The Raman spectra for 1-butyl-3-methylimidazolium bis(trifluoromethanesulfonyl)amide [BMI][TFSA] containing alkaline metal salts of TFSA(-), MTFSA (M = Li, Na, K and Cs), were recorded in the frequency range of 200-1800 cm(-1), with varying salt concentrations at 298 K. With Li(+) and Na(+) ions, at the frequency range of 730-760 cm(-1), new Raman bands ascribable to the anion bound to the ions appeared at higher frequency relative to that found in the neat ionic liquid. On the other hand, with K(+) and Cs(+) ions, single Raman bands were solely observed. According to the difference Raman spectra for the ionic liquids containing K(+) and Cs(+), evaluated by subtracting Raman spectra for the neat ionic liquid, it turned out that two-state approximation, i.e., bulk TFSA(-) and TFSA(-) bound to K(+) and Cs(+) ions, could hold, as Li(+) and Na(+) ions.
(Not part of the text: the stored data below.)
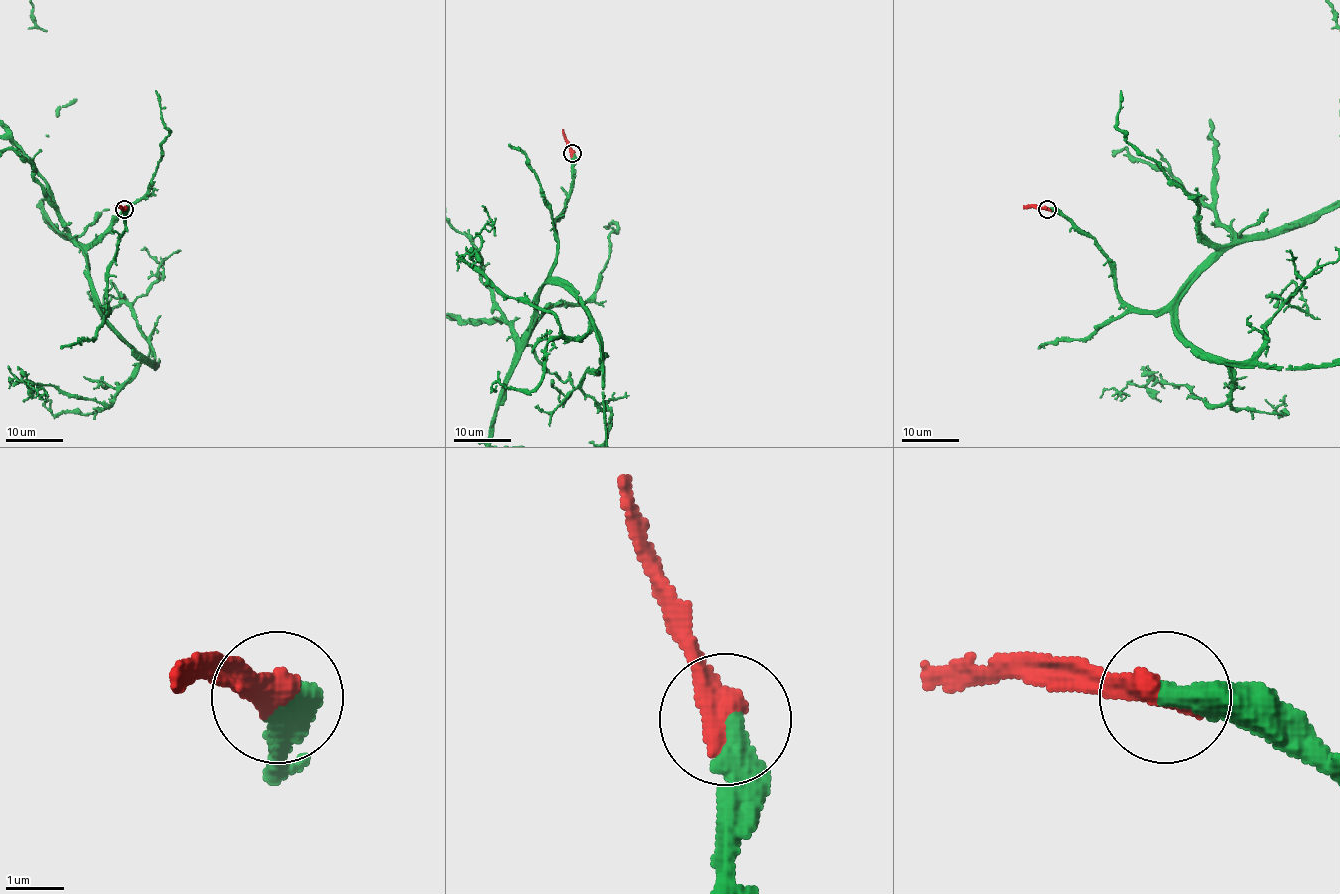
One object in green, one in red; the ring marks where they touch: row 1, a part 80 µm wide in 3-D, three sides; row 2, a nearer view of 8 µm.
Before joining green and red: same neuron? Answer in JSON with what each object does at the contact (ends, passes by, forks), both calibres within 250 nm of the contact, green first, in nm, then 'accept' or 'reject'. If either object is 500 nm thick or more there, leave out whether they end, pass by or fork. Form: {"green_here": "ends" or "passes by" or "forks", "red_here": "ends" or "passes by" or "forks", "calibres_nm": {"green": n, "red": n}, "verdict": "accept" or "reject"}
{"green_here": "ends", "red_here": "ends", "calibres_nm": {"green": 460, "red": 480}, "verdict": "accept"}

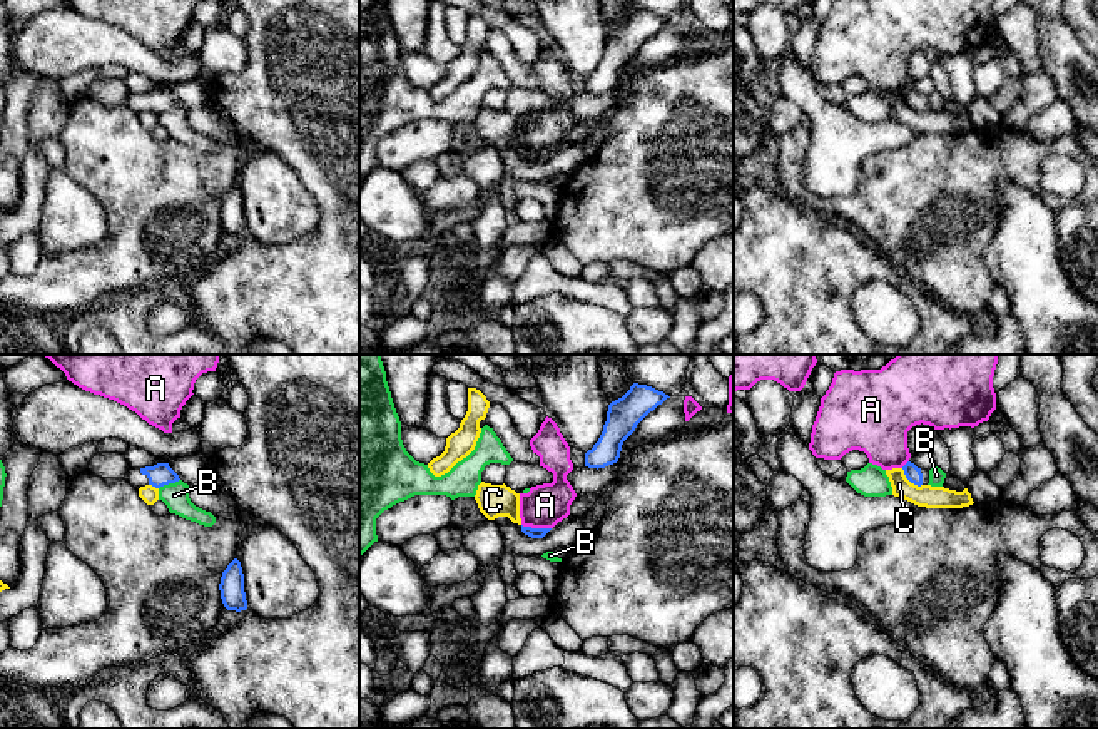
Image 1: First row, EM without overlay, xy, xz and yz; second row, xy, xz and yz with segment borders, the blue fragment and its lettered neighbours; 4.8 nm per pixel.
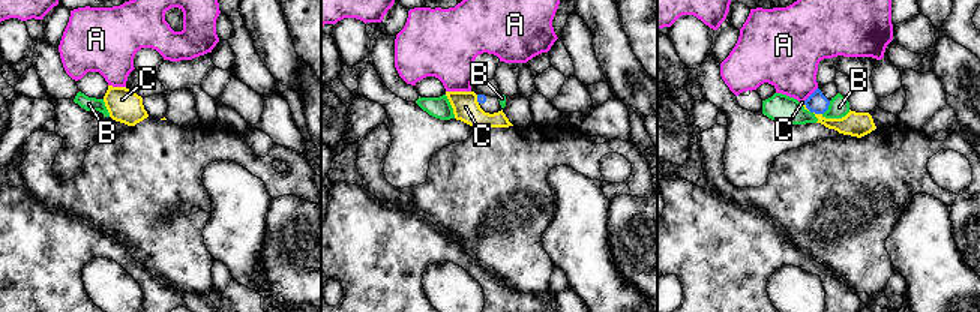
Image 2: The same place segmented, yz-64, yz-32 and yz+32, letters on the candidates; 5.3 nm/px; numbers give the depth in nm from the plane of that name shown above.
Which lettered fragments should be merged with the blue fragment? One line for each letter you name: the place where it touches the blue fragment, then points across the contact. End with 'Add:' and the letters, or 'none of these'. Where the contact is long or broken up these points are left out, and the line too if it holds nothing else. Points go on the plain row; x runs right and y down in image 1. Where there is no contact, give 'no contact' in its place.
Add: none of these

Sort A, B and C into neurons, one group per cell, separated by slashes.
A / B / C

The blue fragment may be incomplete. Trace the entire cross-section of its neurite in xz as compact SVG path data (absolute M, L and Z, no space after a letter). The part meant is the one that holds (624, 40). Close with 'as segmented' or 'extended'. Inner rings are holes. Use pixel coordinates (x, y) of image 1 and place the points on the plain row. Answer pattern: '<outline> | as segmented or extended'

By careful analyses of Raman band intensity arising from bulk TFSA(-) as a function of the salt concentration, the solvation numbers for the respective ions were successfully evaluated to be 1.95 for Li(+), 2.88 for Na(+), 3.2 for K(+) and 3.9 for Cs(+), respectively. By taking into account that TFSA(-) acts as a bidentate ligand, the atomic coordination numbers are proposed to be 4, 6, 6 and 8 for Li(+), Na(+), K(+) and Cs(+), respectively. Raman shifts for the TFSA(-) bound to the metal ions relative to that of the bulk TFSA(-) were plotted against the ionic radii for the solvated alkaline metal ions estimated via Shannon's ionic radii, to yield a straight line with a slope of almost unity, suggesting that the electrostatic interaction predominantly operates in the ion-ion interaction between the alkaline metal ions and TFSA(-), as expected. Moreover, the Raman spectra in the frequency range of 370-450 cm(-1) strongly depend on the alkaline metal ions, indicating that cis TFSA(-) is favored in the first solvation sphere of the Li(+) ion of a relatively small ionic radius, and that such a preferred conformational isomerism of TFSA(-) diminishes with an increase of the ionic radii of the central metal ions.